Has this happened to you …yet?? You’re poking around your website one day, and you come across a page that quite clearly has no business being there. It’s a page all about available prescription drugs, and chock full of links to pages on other sites.
So what happened? Well, it means your site has just been spammed; and you’re far from alone. Why does this happen? It’s not because the spammers are malicious and want to wreck your site …far from it. In fact, like parasites, they actually want your site to stay healthy and preferably highly ranked; because all they really want is your link juice, so as to raise their own sites’ rankings.
Why didn’t I notice this before, I hear you say. Because the page isn’t in the main navigation structure and the spammer didn’t link to the page from anywhere on the rest of the site; so the only way you’d discover it would be if you somehow knew the URL. Or if you were deliberately checking the server for stray pages.
“Well, if no real visitor ever sees the page and it does no real damage to my site, why is this a problem?”, you ask.

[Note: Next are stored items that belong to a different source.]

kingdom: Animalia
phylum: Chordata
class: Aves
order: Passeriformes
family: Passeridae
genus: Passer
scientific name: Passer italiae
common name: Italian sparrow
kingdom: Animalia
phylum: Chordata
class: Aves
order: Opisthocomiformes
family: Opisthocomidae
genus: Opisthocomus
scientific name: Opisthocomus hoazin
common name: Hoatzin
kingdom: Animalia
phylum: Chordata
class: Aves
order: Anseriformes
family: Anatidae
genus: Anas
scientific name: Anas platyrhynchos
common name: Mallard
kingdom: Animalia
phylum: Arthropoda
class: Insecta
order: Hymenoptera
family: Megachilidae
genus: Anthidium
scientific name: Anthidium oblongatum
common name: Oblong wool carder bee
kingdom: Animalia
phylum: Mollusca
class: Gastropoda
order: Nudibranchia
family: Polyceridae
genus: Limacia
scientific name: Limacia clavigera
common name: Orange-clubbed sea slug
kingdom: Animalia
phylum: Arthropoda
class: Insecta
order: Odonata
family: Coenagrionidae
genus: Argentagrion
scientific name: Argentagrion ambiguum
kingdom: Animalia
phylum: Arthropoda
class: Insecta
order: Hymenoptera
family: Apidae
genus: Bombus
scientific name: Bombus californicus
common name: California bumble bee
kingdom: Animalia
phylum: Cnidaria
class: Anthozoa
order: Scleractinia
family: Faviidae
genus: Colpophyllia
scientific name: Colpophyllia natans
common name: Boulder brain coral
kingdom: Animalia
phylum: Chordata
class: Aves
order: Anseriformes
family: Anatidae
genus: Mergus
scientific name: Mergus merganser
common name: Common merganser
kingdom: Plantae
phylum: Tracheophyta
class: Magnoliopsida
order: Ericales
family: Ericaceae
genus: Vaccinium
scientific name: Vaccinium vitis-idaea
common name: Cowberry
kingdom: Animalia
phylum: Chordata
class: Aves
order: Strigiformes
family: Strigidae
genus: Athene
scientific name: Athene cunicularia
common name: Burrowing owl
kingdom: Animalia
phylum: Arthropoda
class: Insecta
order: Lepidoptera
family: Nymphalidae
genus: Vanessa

Well, maybe one page won’t hurt; but if the trend continues, at some point Google takes note that your site is linking to a bunch of not-so-relevant sites …which starts to diminish your site’s hard-earned authority by making you look a lot like a link farm.
So what can you do?
Posting on Search Engine Guide, Mike Moran comes to the rescue with several suggestions:
- Protect your userIDs. “Carelessly leaving default passwords on well-known IDs (such as root) or using easy-to-crack passwords leaves you wide open for a ‘drive-by’ spammer.” Webmasters who use passwords such as birthdays are just asking for trouble. Do the math: there are fewer than 37,000 possible dates of birth for 99.8% of all the people currently alive …which is maybe 1.5 seconds work for a password-cracking program.
- Keep up with security patches. “Always applying the latest security updates makes it much harder for spammers to sneak in through an unguarded spot.”
- Monitor suspicious traffic. You can install software that will search your server’s logs for failed access attempts and other odd patterns. Some Webmasters will try blocking suspicious IP addresses, but the hard-core pros will simply switch to another in their bank. But the real reason is… seeing that password-cracker in action will cause you to redouble your vigilance, because now you’ll know for sure that you’re under attack.
- Check for stray pages. Since you know what pages should be on your site, you can readily check for any that don’t belong. Often they’ll be placed right in the top-level www directory, because the closer they are to the home page, the more the links will be worth.
- Keep an eye on your employees/contractors. In fact, one of the easiest means of getting such pages on your site (or other malicious activity) is to corrupt someone on the inside who has the keys to the kingdom, with offers of cash or other personal gain. So as always, it’s critical to know for certain where those trusted folks’ true loyalties lie.
Now, if you are self-hosting your site or have signed up for one of certain types of hosting contracts (e.g., dedicated or cloud server), it is very likely your responsibility to worry about these matters; so you’ll need to have an incorruptible Webmaster on staff who knows how to police websites for such problems. If you’re in a shared-hosting plan, it’s more likely that your hosting provider takes care of such problems for you.
By now, you probably have built up a fairly significant investment in your website; the last thing you need is other entities getting a free ride on it for their own unrelated ends. But by following the sound counsel above, you’ll be able to prevent that from happening.